--- Exercise inputs Enclosed Below ---
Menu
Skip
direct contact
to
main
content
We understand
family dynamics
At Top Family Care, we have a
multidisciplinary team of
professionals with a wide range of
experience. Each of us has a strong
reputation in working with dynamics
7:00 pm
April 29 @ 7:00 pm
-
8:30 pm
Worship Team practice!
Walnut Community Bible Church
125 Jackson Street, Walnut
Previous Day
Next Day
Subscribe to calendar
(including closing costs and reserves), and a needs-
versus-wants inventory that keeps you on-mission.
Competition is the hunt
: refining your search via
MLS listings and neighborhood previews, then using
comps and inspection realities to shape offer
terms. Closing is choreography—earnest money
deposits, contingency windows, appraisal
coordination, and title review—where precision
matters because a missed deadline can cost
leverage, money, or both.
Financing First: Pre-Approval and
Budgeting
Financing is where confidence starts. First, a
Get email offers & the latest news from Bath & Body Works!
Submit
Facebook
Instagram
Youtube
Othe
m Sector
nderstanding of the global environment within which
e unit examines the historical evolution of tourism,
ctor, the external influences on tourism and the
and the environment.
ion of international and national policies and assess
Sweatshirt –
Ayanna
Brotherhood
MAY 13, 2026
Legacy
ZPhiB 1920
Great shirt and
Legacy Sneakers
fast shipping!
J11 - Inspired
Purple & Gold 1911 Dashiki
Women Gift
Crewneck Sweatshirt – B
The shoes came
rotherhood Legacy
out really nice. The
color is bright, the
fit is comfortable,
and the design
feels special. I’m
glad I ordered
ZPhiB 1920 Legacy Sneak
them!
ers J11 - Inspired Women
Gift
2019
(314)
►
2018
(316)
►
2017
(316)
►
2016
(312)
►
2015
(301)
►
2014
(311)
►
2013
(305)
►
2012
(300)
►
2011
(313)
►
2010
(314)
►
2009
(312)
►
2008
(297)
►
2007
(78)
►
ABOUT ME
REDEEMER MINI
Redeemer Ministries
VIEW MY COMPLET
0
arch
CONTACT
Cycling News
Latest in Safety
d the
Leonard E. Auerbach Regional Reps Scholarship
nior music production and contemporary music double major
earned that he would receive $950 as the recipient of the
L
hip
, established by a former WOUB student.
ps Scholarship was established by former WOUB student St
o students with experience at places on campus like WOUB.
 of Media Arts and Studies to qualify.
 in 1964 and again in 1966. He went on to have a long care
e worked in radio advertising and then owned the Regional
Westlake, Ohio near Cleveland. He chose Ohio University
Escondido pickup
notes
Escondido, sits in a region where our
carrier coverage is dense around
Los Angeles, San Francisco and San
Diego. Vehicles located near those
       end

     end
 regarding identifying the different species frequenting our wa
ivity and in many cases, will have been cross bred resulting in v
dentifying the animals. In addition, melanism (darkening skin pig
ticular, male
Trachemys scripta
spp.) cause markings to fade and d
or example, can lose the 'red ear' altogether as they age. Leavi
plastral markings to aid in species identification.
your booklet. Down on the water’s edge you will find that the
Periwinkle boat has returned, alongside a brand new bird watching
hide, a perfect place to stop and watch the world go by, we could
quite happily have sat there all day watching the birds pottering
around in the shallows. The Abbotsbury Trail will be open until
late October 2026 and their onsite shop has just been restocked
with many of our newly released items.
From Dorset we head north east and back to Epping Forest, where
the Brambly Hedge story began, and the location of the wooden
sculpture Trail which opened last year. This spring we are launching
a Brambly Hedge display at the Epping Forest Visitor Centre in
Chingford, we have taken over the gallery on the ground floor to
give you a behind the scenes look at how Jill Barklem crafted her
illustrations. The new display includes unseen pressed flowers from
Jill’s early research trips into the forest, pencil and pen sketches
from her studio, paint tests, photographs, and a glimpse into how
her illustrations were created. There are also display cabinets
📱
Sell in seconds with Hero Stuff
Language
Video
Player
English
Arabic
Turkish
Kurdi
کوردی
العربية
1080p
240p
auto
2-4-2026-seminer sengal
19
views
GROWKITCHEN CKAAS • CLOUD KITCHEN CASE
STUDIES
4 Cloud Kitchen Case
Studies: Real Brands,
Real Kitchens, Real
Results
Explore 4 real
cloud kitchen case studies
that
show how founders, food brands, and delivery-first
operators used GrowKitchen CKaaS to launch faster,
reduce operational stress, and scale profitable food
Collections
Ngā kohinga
--- End of Enclosed Exercise inputs ---
What the exercise asks
Copy out all of the data above, word for word and line for line.

Exercise result
Menu
Skip
direct contact
to
main
content
We understand
family dynamics
At Top Family Care, we have a
multidisciplinary team of
professionals with a wide range of
experience. Each of us has a strong
reputation in working with dynamics
7:00 pm
April 29 @ 7:00 pm
-
8:30 pm
Worship Team practice!
Walnut Community Bible Church
125 Jackson Street, Walnut
Previous Day
Next Day
Subscribe to calendar
(including closing costs and reserves), and a needs-
versus-wants inventory that keeps you on-mission.
Competition is the hunt
: refining your search via
MLS listings and neighborhood previews, then using
comps and inspection realities to shape offer
terms. Closing is choreography—earnest money
deposits, contingency windows, appraisal
coordination, and title review—where precision
matters because a missed deadline can cost
leverage, money, or both.
Financing First: Pre-Approval and
Budgeting
Financing is where confidence starts. First, a
Get email offers & the latest news from Bath & Body Works!
Submit
Facebook
Instagram
Youtube
Othe
m Sector
nderstanding of the global environment within which
e unit examines the historical evolution of tourism,
ctor, the external influences on tourism and the
and the environment.
ion of international and national policies and assess
Sweatshirt –
Ayanna
Brotherhood
MAY 13, 2026
Legacy
ZPhiB 1920
Great shirt and
Legacy Sneakers
fast shipping!
J11 - Inspired
Purple & Gold 1911 Dashiki
Women Gift
Crewneck Sweatshirt – B
The shoes came
rotherhood Legacy
out really nice. The
color is bright, the
fit is comfortable,
and the design
feels special. I’m
glad I ordered
ZPhiB 1920 Legacy Sneak
them!
ers J11 - Inspired Women
Gift
2019
(314)
►
2018
(316)
►
2017
(316)
►
2016
(312)
►
2015
(301)
►
2014
(311)
►
2013
(305)
►
2012
(300)
►
2011
(313)
►
2010
(314)
►
2009
(312)
►
2008
(297)
►
2007
(78)
►
ABOUT ME
REDEEMER MINI
Redeemer Ministries
VIEW MY COMPLET
0
arch
CONTACT
Cycling News
Latest in Safety
d the
Leonard E. Auerbach Regional Reps Scholarship
nior music production and contemporary music double major
earned that he would receive $950 as the recipient of the
L
hip
, established by a former WOUB student.
ps Scholarship was established by former WOUB student St
o students with experience at places on campus like WOUB.
 of Media Arts and Studies to qualify.
 in 1964 and again in 1966. He went on to have a long care
e worked in radio advertising and then owned the Regional
Westlake, Ohio near Cleveland. He chose Ohio University
Escondido pickup
notes
Escondido, sits in a region where our
carrier coverage is dense around
Los Angeles, San Francisco and San
Diego. Vehicles located near those
       end

     end
 regarding identifying the different species frequenting our wa
ivity and in many cases, will have been cross bred resulting in v
dentifying the animals. In addition, melanism (darkening skin pig
ticular, male
Trachemys scripta
spp.) cause markings to fade and d
or example, can lose the 'red ear' altogether as they age. Leavi
plastral markings to aid in species identification.
your booklet. Down on the water’s edge you will find that the
Periwinkle boat has returned, alongside a brand new bird watching
hide, a perfect place to stop and watch the world go by, we could
quite happily have sat there all day watching the birds pottering
around in the shallows. The Abbotsbury Trail will be open until
late October 2026 and their onsite shop has just been restocked
with many of our newly released items.
From Dorset we head north east and back to Epping Forest, where
the Brambly Hedge story began, and the location of the wooden
sculpture Trail which opened last year. This spring we are launching
a Brambly Hedge display at the Epping Forest Visitor Centre in
Chingford, we have taken over the gallery on the ground floor to
give you a behind the scenes look at how Jill Barklem crafted her
illustrations. The new display includes unseen pressed flowers from
Jill’s early research trips into the forest, pencil and pen sketches
from her studio, paint tests, photographs, and a glimpse into how
her illustrations were created. There are also display cabinets
📱
Sell in seconds with Hero Stuff
Language
Video
Player
English
Arabic
Turkish
Kurdi
کوردی
العربية
1080p
240p
auto
2-4-2026-seminer sengal
19
views
GROWKITCHEN CKAAS • CLOUD KITCHEN CASE
STUDIES
4 Cloud Kitchen Case
Studies: Real Brands,
Real Kitchens, Real
Results
Explore 4 real
cloud kitchen case studies
that
show how founders, food brands, and delivery-first
operators used GrowKitchen CKaaS to launch faster,
reduce operational stress, and scale profitable food
Collections
Ngā kohinga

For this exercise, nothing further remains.